A Missed Phone Call
I sometimes think my anxieties are fully justified, it’s only natural to feel like this when you’re presented with a particular situation that might worry most people. Okay, perhaps I can overthink certain aspects of it. There are certain things I’ll go over and over in my head until I’ve exhausted all possible scenarios and I’m a gibbering wreck.
Anyway, it was all going well, back to normal, back to the treadmill.
Feeling relatively buoyant.
Then there’s the missed phone call.
No message. No voicemail.

Just the missed call from someone in an official capacity. It could be something completely innocent, but the klaxons have already gone off in my head.
And when there’s no message, no text and no voicemail, it gives license to your brain to play detective. Inspector Anxious at your service, ready to create havoc, connect the dots, tie loose ends, draw conclusions, and create some pretty awful scenarios for you free-of-charge.

Why this?
Why that?
Who said what?
Could it be this?
Could it be that?
What’s the link here?
Why? Why? Why?
Yes, here are railways lines full of connections linked to this idea and that idea, cross cross lines of evidence, dots full of inky suspicion full of missed conversations and misunderstood facial expressions. Yes, m’lud, it all leads to only one conclusion, the worst possible conclusion Inspector Anxious can come to in his capacity to give you a weeks worth of the shits, a dry mouth and a tearful weekend.

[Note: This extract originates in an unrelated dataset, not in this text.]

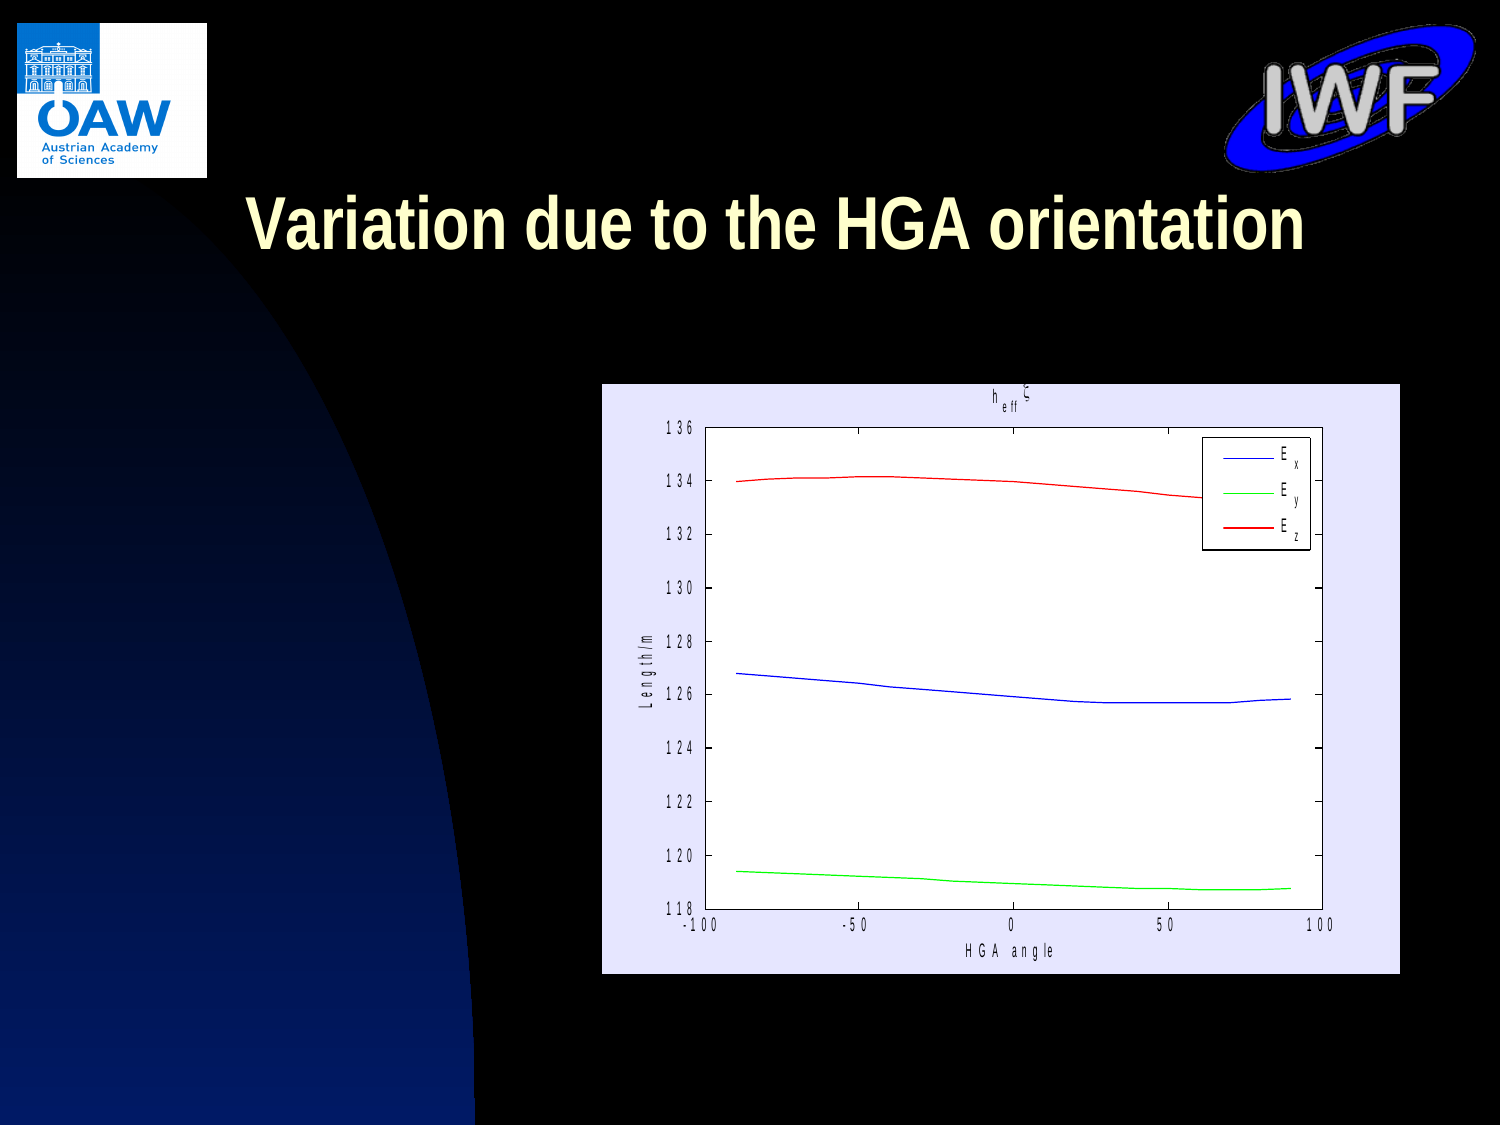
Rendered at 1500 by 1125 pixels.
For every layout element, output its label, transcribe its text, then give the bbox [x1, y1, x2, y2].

Inspector Anxious has drawn up a line of suspects for an identity parade full of likely people, situations and exchanges that will help you to identify which awful fantasy fits the bill. Your brain is your detective, your mind is a prison to whatever awful thoughts you may have, playing over and over again like a broken needle on an old 45.

You see my brain just can’t leave it alone, it can’t just sit there and have pleasant thoughts. It has to tie up a few unpleasant situations together to create a lovely gift of terrible thoughts.
It was just a phone call.
But the lack of messages and clues meant that my mind, my brain, had to fill in all the blanks – and that's never a good thing.